:: Work to be completed ::
Starting at the line with "left ankle: (755, 484)" and going on through the line with "right eye: (101, 211)", reproduce each line in the records below exactly and nothing more.

(Images with keypoint coordinates)
Content starts

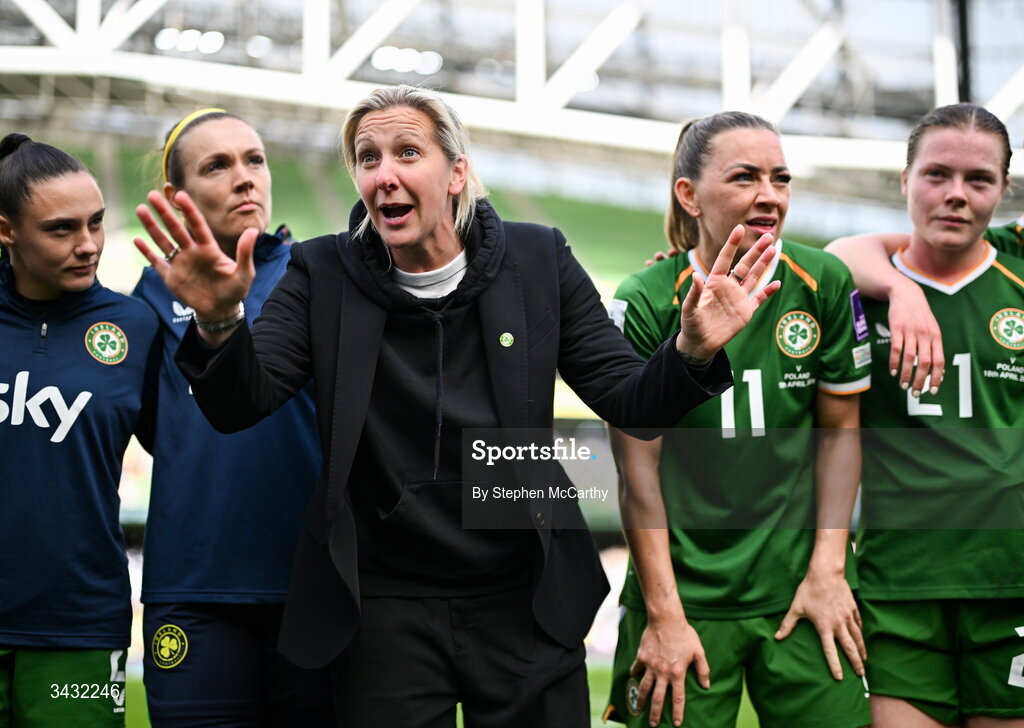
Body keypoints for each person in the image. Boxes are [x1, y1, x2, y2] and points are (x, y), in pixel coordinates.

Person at [132, 84, 780, 727]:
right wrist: (218, 324)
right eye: (367, 158)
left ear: (456, 172)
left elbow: (631, 400)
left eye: (407, 152)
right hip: (384, 609)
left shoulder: (538, 259)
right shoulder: (320, 273)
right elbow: (244, 402)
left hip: (524, 593)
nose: (384, 174)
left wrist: (690, 350)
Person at [604, 111, 873, 728]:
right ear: (688, 195)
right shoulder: (645, 298)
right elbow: (636, 474)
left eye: (781, 179)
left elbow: (841, 432)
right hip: (683, 597)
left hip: (802, 589)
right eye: (745, 177)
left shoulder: (823, 281)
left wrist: (830, 571)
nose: (769, 195)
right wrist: (665, 616)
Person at [132, 109, 333, 725]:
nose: (245, 178)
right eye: (217, 166)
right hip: (194, 592)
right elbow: (150, 426)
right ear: (178, 196)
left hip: (314, 590)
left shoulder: (322, 276)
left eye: (254, 159)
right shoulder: (145, 298)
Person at [825, 103, 1024, 728]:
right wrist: (902, 288)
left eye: (980, 180)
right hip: (898, 585)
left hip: (1012, 582)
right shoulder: (853, 290)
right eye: (937, 174)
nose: (956, 195)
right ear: (903, 180)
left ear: (1005, 191)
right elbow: (837, 252)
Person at [0, 133, 160, 726]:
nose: (88, 244)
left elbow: (181, 448)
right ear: (5, 231)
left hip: (81, 629)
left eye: (95, 222)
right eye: (62, 229)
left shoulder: (134, 326)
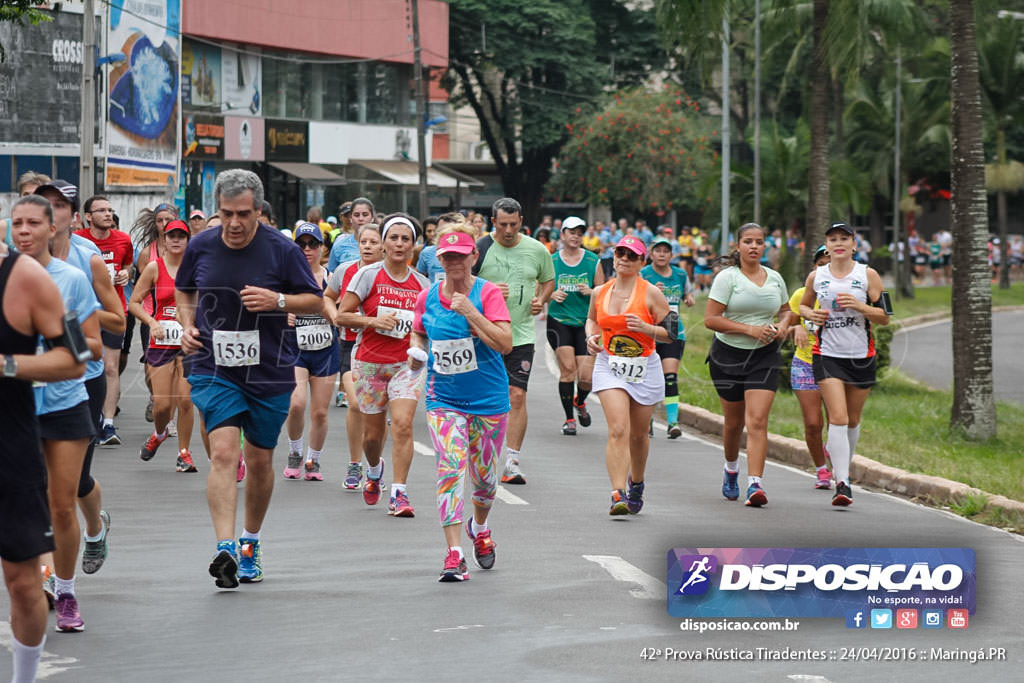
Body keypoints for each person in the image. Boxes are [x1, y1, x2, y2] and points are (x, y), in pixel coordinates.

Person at [175, 169, 323, 589]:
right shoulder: (201, 245)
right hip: (213, 364)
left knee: (259, 460)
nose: (235, 223)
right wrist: (185, 324)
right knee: (224, 451)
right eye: (226, 214)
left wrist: (277, 300)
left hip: (270, 368)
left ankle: (249, 542)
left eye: (243, 214)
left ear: (259, 210)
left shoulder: (282, 250)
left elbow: (315, 300)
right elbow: (183, 290)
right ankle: (224, 546)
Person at [12, 195, 104, 633]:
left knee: (61, 507)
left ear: (54, 229)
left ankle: (65, 591)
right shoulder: (6, 279)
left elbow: (85, 349)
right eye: (17, 224)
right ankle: (33, 582)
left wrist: (46, 346)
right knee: (26, 504)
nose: (24, 231)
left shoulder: (68, 280)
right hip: (16, 408)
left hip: (65, 402)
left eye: (33, 223)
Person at [0, 225, 86, 682]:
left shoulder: (28, 277)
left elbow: (75, 357)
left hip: (10, 444)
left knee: (22, 581)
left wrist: (7, 365)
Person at [409, 225, 513, 581]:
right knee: (450, 470)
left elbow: (505, 344)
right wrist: (417, 352)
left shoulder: (487, 294)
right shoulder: (427, 296)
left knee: (484, 482)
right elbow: (419, 330)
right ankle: (453, 553)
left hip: (488, 400)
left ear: (474, 257)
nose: (454, 262)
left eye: (460, 255)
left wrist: (471, 312)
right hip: (443, 398)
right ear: (439, 259)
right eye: (447, 256)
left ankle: (479, 528)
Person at [37, 182, 123, 591]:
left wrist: (73, 314)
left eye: (59, 206)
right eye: (44, 205)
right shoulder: (18, 261)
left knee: (73, 484)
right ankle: (49, 575)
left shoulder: (89, 261)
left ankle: (94, 528)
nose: (52, 213)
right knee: (41, 486)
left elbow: (118, 321)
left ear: (74, 216)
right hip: (30, 385)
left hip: (81, 384)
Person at [336, 213, 430, 515]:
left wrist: (419, 347)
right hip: (369, 363)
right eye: (394, 238)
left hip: (405, 366)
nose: (400, 244)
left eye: (406, 239)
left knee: (402, 425)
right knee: (373, 436)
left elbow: (424, 328)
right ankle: (374, 470)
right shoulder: (368, 275)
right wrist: (373, 320)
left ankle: (400, 493)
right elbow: (342, 315)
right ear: (385, 243)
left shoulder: (422, 284)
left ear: (414, 245)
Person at [799, 222, 890, 506]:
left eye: (844, 238)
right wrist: (810, 316)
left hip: (861, 356)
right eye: (833, 239)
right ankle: (842, 483)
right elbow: (803, 305)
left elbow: (886, 316)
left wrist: (860, 306)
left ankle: (843, 470)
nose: (838, 243)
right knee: (837, 418)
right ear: (827, 246)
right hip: (827, 355)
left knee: (852, 420)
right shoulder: (817, 275)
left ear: (854, 244)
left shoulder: (868, 274)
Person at [704, 223, 792, 507]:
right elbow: (711, 320)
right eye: (748, 242)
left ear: (765, 246)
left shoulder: (775, 278)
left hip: (764, 357)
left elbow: (787, 311)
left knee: (757, 421)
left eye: (759, 242)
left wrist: (782, 326)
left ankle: (755, 484)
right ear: (738, 246)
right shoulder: (727, 278)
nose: (754, 246)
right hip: (727, 356)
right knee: (733, 423)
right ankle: (731, 470)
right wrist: (749, 330)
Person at [585, 235, 671, 515]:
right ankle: (617, 492)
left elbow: (672, 333)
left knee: (638, 435)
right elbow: (592, 320)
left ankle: (637, 481)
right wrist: (590, 337)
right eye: (620, 253)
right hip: (610, 364)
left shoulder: (651, 294)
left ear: (641, 263)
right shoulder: (601, 292)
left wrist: (646, 329)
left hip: (644, 366)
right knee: (618, 429)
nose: (623, 259)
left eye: (631, 255)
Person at [472, 198, 554, 485]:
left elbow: (548, 280)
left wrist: (540, 301)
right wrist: (488, 292)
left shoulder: (536, 249)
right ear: (493, 221)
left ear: (521, 221)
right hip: (484, 334)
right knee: (484, 396)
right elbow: (462, 287)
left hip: (521, 334)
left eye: (513, 224)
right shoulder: (480, 249)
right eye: (502, 224)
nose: (508, 230)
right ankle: (482, 454)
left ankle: (512, 461)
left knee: (517, 395)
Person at [129, 219, 197, 472]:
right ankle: (158, 434)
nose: (176, 239)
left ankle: (184, 453)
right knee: (163, 406)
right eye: (172, 236)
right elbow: (134, 302)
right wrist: (151, 321)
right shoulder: (154, 268)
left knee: (186, 400)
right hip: (161, 341)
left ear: (188, 240)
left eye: (181, 235)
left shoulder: (196, 270)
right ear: (164, 240)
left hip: (188, 342)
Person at [326, 223, 384, 489]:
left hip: (382, 347)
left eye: (373, 242)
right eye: (364, 242)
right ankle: (354, 463)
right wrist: (335, 316)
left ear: (382, 246)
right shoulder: (344, 270)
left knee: (376, 412)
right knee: (355, 403)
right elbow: (328, 296)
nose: (368, 247)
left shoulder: (389, 274)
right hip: (350, 345)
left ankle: (374, 465)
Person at [283, 223, 340, 482]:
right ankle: (295, 451)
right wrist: (285, 312)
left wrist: (332, 314)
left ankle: (313, 459)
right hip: (296, 347)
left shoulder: (332, 277)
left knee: (319, 411)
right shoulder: (287, 278)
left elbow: (345, 311)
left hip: (326, 349)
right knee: (296, 404)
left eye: (313, 244)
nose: (307, 249)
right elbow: (271, 305)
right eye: (301, 244)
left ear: (322, 248)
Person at [75, 194, 133, 446]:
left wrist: (125, 274)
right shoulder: (79, 242)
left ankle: (107, 424)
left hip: (113, 311)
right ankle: (89, 417)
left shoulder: (123, 239)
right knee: (85, 366)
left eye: (110, 210)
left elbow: (128, 265)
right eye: (101, 211)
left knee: (111, 367)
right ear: (88, 217)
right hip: (85, 313)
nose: (108, 214)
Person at [547, 216, 604, 436]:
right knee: (568, 370)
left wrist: (591, 292)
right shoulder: (552, 261)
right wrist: (551, 293)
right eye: (571, 232)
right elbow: (540, 290)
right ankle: (569, 419)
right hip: (559, 321)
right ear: (563, 234)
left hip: (586, 324)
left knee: (586, 377)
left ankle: (580, 402)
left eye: (580, 233)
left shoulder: (592, 261)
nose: (575, 236)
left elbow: (603, 292)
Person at [640, 235, 695, 439]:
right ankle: (648, 419)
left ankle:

Content ends

:: Exercise solution ::
left ankle: (755, 484)
right ear: (738, 246)
right shoulder: (727, 278)
nose: (754, 246)
right hip: (727, 356)
right knee: (733, 423)
right ankle: (731, 470)
right wrist: (749, 330)
Person at [585, 235, 671, 515]:
right ankle: (617, 492)
left elbow: (672, 333)
left knee: (638, 435)
right elbow: (592, 320)
left ankle: (637, 481)
right wrist: (590, 337)
right eye: (620, 253)
right hip: (610, 364)
left shoulder: (651, 294)
left ear: (641, 263)
right shoulder: (601, 292)
left wrist: (646, 329)
left hip: (644, 366)
right knee: (618, 429)
nose: (623, 259)
left eye: (631, 255)
Person at [472, 198, 554, 485]:
left elbow: (548, 280)
left wrist: (540, 301)
right wrist: (488, 292)
left shoulder: (536, 249)
right ear: (493, 221)
left ear: (521, 221)
right hip: (484, 334)
right knee: (484, 396)
right elbow: (462, 287)
left hip: (521, 334)
left eye: (513, 224)
right shoulder: (480, 249)
right eye: (502, 224)
nose: (508, 230)
right ankle: (482, 454)
left ankle: (512, 461)
left knee: (517, 395)
Person at [129, 219, 197, 472]:
right ankle: (158, 434)
nose: (176, 239)
left ankle: (184, 453)
right knee: (163, 406)
right eye: (172, 236)
right elbow: (134, 302)
right wrist: (151, 321)
right shoulder: (154, 268)
left knee: (186, 400)
right hip: (161, 341)
left ear: (188, 240)
left eye: (181, 235)
left shoulder: (196, 270)
right ear: (164, 240)
left hip: (188, 342)
Person at [326, 223, 384, 489]:
left hip: (382, 347)
left eye: (373, 242)
right eye: (364, 242)
right ankle: (354, 463)
right wrist: (335, 316)
left ear: (382, 246)
right shoulder: (344, 270)
left knee: (376, 412)
right knee: (355, 403)
right elbow: (328, 296)
nose: (368, 247)
left shoulder: (389, 274)
right hip: (350, 345)
left ankle: (374, 465)
Person at [283, 223, 340, 482]:
right ankle: (295, 451)
right wrist: (285, 312)
left wrist: (332, 314)
left ankle: (313, 459)
right hip: (296, 347)
left shoulder: (332, 277)
left knee: (319, 411)
right shoulder: (287, 278)
left elbow: (345, 311)
left hip: (326, 349)
right knee: (296, 404)
left eye: (313, 244)
nose: (307, 249)
right elbow: (271, 305)
right eye: (301, 244)
left ear: (322, 248)
Person at [75, 194, 133, 446]:
left wrist: (125, 274)
right shoulder: (79, 242)
left ankle: (107, 424)
left hip: (113, 311)
right ankle: (89, 417)
left shoulder: (123, 239)
right knee: (85, 366)
left eye: (110, 210)
left elbow: (128, 265)
right eye: (101, 211)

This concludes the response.